> _Entries provided_
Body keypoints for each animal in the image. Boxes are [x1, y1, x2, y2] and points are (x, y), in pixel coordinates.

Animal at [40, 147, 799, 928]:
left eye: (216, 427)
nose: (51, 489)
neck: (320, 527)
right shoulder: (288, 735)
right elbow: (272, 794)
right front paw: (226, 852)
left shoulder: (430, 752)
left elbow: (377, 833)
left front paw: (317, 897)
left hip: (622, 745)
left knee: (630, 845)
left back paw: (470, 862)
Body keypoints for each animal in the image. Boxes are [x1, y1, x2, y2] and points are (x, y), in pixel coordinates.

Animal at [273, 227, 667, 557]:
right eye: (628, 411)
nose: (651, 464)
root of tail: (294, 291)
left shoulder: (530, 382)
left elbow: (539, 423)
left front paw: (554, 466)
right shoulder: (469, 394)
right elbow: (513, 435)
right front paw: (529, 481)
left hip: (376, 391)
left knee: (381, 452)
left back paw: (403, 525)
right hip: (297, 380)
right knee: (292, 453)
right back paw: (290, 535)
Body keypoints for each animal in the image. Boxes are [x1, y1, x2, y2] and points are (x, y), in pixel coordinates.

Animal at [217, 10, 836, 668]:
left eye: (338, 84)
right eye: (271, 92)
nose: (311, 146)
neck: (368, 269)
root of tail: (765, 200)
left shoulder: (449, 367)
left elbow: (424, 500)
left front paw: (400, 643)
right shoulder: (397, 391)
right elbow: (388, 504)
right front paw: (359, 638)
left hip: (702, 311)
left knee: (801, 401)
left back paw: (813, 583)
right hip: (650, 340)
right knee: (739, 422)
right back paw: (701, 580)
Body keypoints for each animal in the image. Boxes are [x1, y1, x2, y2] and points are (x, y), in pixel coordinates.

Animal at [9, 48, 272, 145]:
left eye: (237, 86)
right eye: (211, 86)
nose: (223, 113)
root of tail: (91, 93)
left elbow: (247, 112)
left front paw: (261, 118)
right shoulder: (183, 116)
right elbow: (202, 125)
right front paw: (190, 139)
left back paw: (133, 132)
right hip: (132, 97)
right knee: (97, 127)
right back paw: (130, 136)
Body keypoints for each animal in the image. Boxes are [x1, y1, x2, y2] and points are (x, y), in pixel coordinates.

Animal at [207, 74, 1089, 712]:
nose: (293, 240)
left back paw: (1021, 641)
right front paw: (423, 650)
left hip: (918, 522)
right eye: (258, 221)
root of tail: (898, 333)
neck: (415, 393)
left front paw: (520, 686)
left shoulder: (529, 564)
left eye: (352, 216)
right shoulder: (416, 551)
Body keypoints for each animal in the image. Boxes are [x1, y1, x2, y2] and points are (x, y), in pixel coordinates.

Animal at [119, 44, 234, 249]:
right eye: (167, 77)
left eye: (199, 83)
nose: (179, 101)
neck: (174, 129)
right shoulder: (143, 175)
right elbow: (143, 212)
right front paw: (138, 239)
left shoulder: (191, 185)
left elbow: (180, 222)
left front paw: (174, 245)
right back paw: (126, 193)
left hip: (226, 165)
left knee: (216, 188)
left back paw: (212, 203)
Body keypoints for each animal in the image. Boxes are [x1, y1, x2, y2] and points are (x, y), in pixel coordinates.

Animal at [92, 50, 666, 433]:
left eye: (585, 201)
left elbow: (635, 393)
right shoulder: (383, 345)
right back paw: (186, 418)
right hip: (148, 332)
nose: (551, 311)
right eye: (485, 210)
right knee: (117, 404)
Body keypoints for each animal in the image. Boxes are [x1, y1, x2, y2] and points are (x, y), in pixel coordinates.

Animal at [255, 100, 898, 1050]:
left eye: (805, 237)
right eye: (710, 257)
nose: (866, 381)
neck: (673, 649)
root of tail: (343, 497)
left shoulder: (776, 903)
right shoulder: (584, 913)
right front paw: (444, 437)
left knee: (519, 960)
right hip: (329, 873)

> _The task_
Your output should be the lines from the one with "left shoulder: (776, 903)" through the last line of the entries above, copied exactly and nothing more.

> _Response below_
left shoulder: (776, 903)
right shoulder: (584, 913)
right front paw: (444, 437)
left knee: (519, 960)
right hip: (329, 873)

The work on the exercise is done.